The Rein-deer; in what countries found; importance to the inhabitants; what animals it supplies the place of; in what respects; what got from it; what trained to draw ; mode of travelling.
The rein-deer is a native of the icy regions of the north, where, by a wise and bountiful arrangement of Providence, it exists for the support and comfort of a race of men, who would find it impossible to subsist among their frozen lakes and snowy mountains, without the advantages which they derive from this inestimable animal. To the Laplanders, the horse, the cow, and the sheep, are unknown; but the rein-deer supplies the place of them all. It supplies the place of the horse, in carrying them over tracks that would otherwise be impassable; that of the cow, in affording them milk; and that of the sheep, in clothing them. Its flesh affords excellent food; its very sinews supply them with thread; and there is scarcely any part of the animal that is not, in some way, conducive to their comfortable existence. The rein-deer are, at an early age, taught to draw the sledge, which is an extremely light sort of carriage, that can be used only in winter, when the ground is covered with snow. The person who sits in it, guides the animal with a cord fastened to its horns, and drives it with a goad. The Laplander will in this manner travel about thirty miles a-day, without forcing the rein-deer to make any extraordinary effort.

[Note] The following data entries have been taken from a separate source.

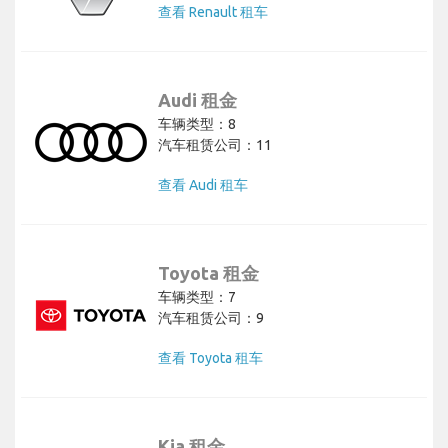
查看 Renault 租车
Audi 租金
车辆类型：8
汽车租赁公司：11
查看 Audi 租车
Toyota 租金
车辆类型：7
汽车租赁公司：9
查看 Toyota 租车
Kia 租金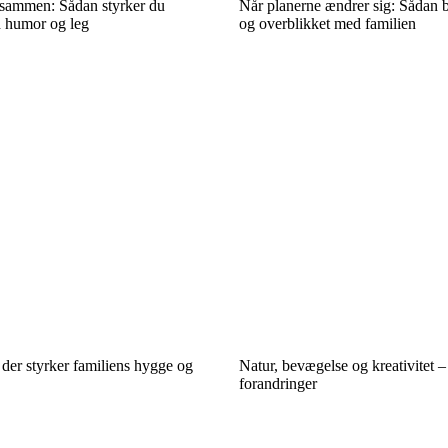
s sammen: Sådan styrker du
Når planerne ændrer sig: Sådan 
 humor og leg
og overblikket med familien
der styrker familiens hygge og
Natur, bevægelse og kreativitet – s
forandringer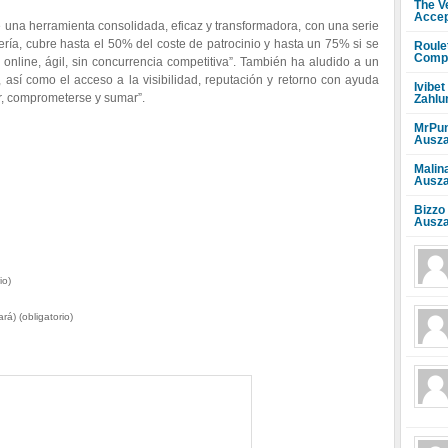
The V
Accep
 una herramienta consolidada, eficaz y transformadora, con una serie
ería, cubre hasta el 50% del coste de patrocinio y hasta un 75% si se
Roule
Compr
online, ágil, sin concurrencia competitiva”. También ha aludido a un
así como el acceso a la visibilidad, reputación y retorno con ayuda
Ivibet
ar, comprometerse y sumar”.
Zahlu
MrPun
Ausza
Malin
Ausza
Bizzo
Ausza
io)
rá) (obligatorio)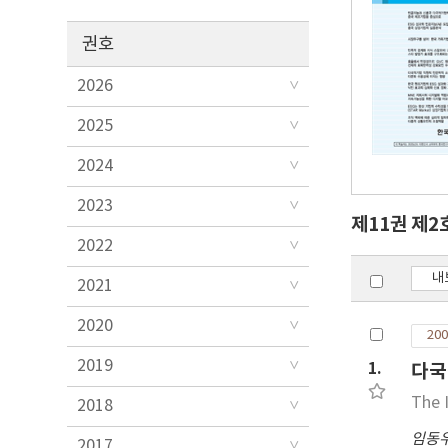
권호
2026
2025
2024
2023
제11권 제2
2022
내
2021
2020
200
2019
1.
다국
The 
2018
임동
2017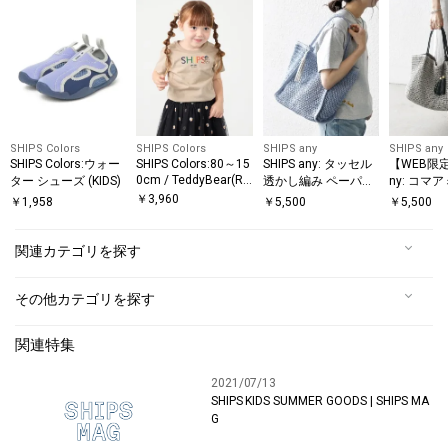
SHIPS Colors
SHIPS Colors
SHIPS any
SHIPS any
SHIPS Colors:ウォー
SHIPS Colors:80～15
SHIPS any: タッセル
【WEB限定】
0cm / TeddyBear(R)
ター シューズ (KIDS)
透かし編み ペーパー
ny: コマ
コラボ Tシャツ◇
トート バッグ
￥
3,960
￥
1,958
￥
5,500
￥
5,500
関連カテゴリを探す
その他カテゴリを探す
関連特集
2021/07/13
SHIPS KIDS SUMMER GOODS | SHIPS MA
G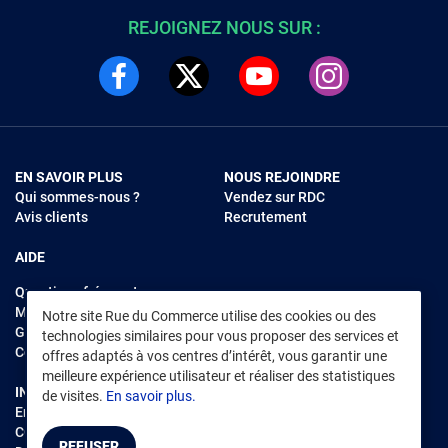
REJOIGNEZ NOUS SUR :
EN SAVOIR PLUS
NOUS REJOINDRE
Qui sommes-nous ?
Vendez sur RDC
Avis clients
Recrutement
AIDE
Questions fréquentes
Modes de règlements
Notre site Rue du Commerce utilise des cookies ou des
Garantie et retours
technologies similaires pour vous proposer des services et
Contacter Rue du Commerce
offres adaptés à vos centres d’intérêt, vous garantir une
meilleure expérience utilisateur et réaliser des statistiques
INFORMATIONS LÉGALES
RENDEZ-VOUS SUR L'APP
de visites.
En savoir plus.
Environnement
CGV
/
CGU Marketplace
REFUSER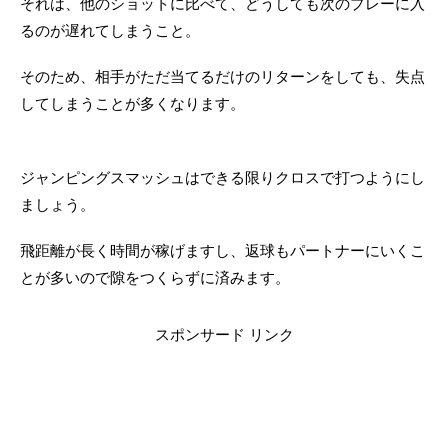
それは、他のショットに比べて、どうしても次のプレーに入
るのが遅れてしまうこと。
そのため、相手がただ当てるだけのリターンをしても、失点
してしまうことが多くなります。
ジャンピングスマッシュはできる限りクロスで打つようにし
ましょう。
飛距離が長く時間が稼げますし、返球もパートナーにいくこ
とが多いので隙をつくらずに済みます。
スポンサード リンク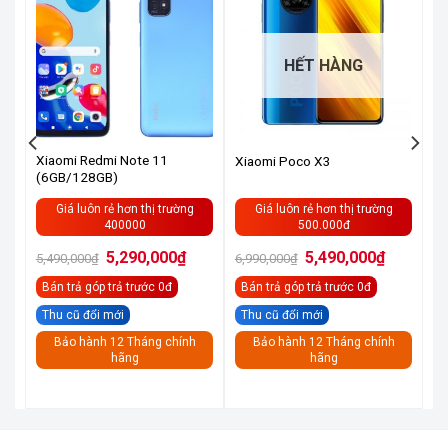
HẾT HÀNG
Xiaomi Redmi Note 11
Xiaomi Poco X3
(6GB/128GB)
Giá luôn rẻ hơn thị trường
Giá luôn rẻ hơn thị trường
400000
500.000đ
á
Giá
Giá
Giá
Giá
5,290,000
₫
5,490,000
₫
5,490,000
₫
6,990,000
₫
ện
gốc
hiện
gốc
hiện
i
là:
tại
là:
tại
Bán trả góp
trả trước 0đ
Bán trả góp
trả trước 0đ
5,490,000₫.
là:
6,990,000₫.
là:
490,000₫.
5,290,000₫.
5,490,000
Thu cũ đổi mới
Thu cũ đổi mới
Bảo hành 12 Tháng chính
Bảo hành 12 Tháng chính
hãng
hãng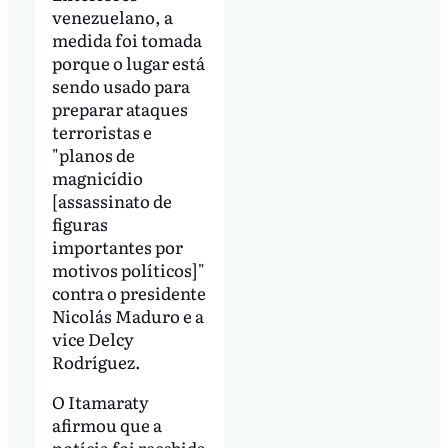
venezuelano, a
medida foi tomada
porque o lugar está
sendo usado para
preparar ataques
terroristas e
"planos de
magnicídio
[assassinato de
figuras
importantes por
motivos políticos]"
contra o presidente
Nicolás Maduro e a
vice Delcy
Rodríguez.
O Itamaraty
afirmou que a
notícia foi recebida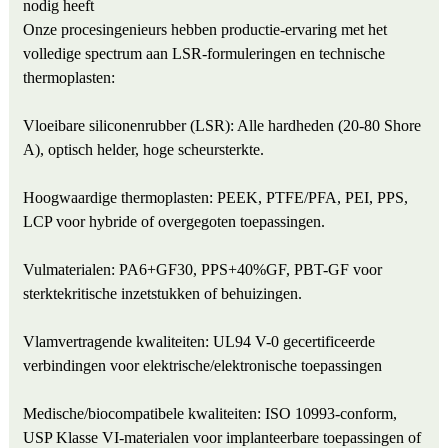
nodig heeft
Onze procesingenieurs hebben productie-ervaring met het
volledige spectrum aan LSR-formuleringen en technische
thermoplasten:
Vloeibare siliconenrubber (LSR): Alle hardheden (20-80 Shore
A), optisch helder, hoge scheursterkte.
Hoogwaardige thermoplasten: PEEK, PTFE/PFA, PEI, PPS,
LCP voor hybride of overgegoten toepassingen.
Vulmaterialen: PA6+GF30, PPS+40%GF, PBT-GF voor
sterktekritische inzetstukken of behuizingen.
Vlamvertragende kwaliteiten: UL94 V-0 gecertificeerde
verbindingen voor elektrische/elektronische toepassingen
Medische/biocompatibele kwaliteiten: ISO 10993-conform,
USP Klasse VI-materialen voor implanteerbare toepassingen of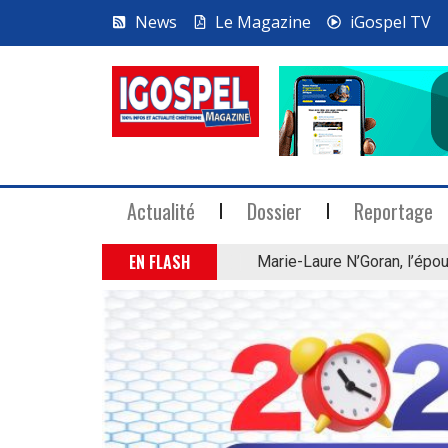
News
Le Magazine
iGospel TV
Actualité
Dossier
Reportage
EN FLASH
Marie-Laure N’Goran, l’épou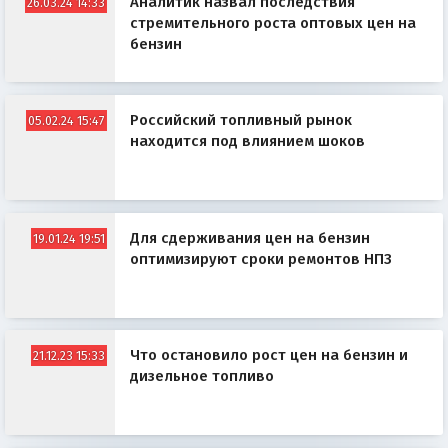
Аналитик назвал последствия
26.03.24 14:33
стремительного роста оптовых цен на
бензин
Российский топливный рынок
05.02.24 15:47
находится под влиянием шоков
Для сдерживания цен на бензин
19.01.24 19:51
оптимизируют сроки ремонтов НПЗ
Что остановило рост цен на бензин и
21.12.23 15:33
дизельное топливо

1. The Camel; where found; the varieties of this animal found in some countries; description of countries in which found; what got from it; what its special use; how adapted for travelling; its docility; anecdotes of the camel.
2. The Cotton-plant; where cultivated; how raised; what it yields; how produce gathered; how prepared; cotton-manufactures; where carried to greatest perfection; by what means; improvers of cotton-manufactures; influence upon comfort, habits, and civilisation of mankind.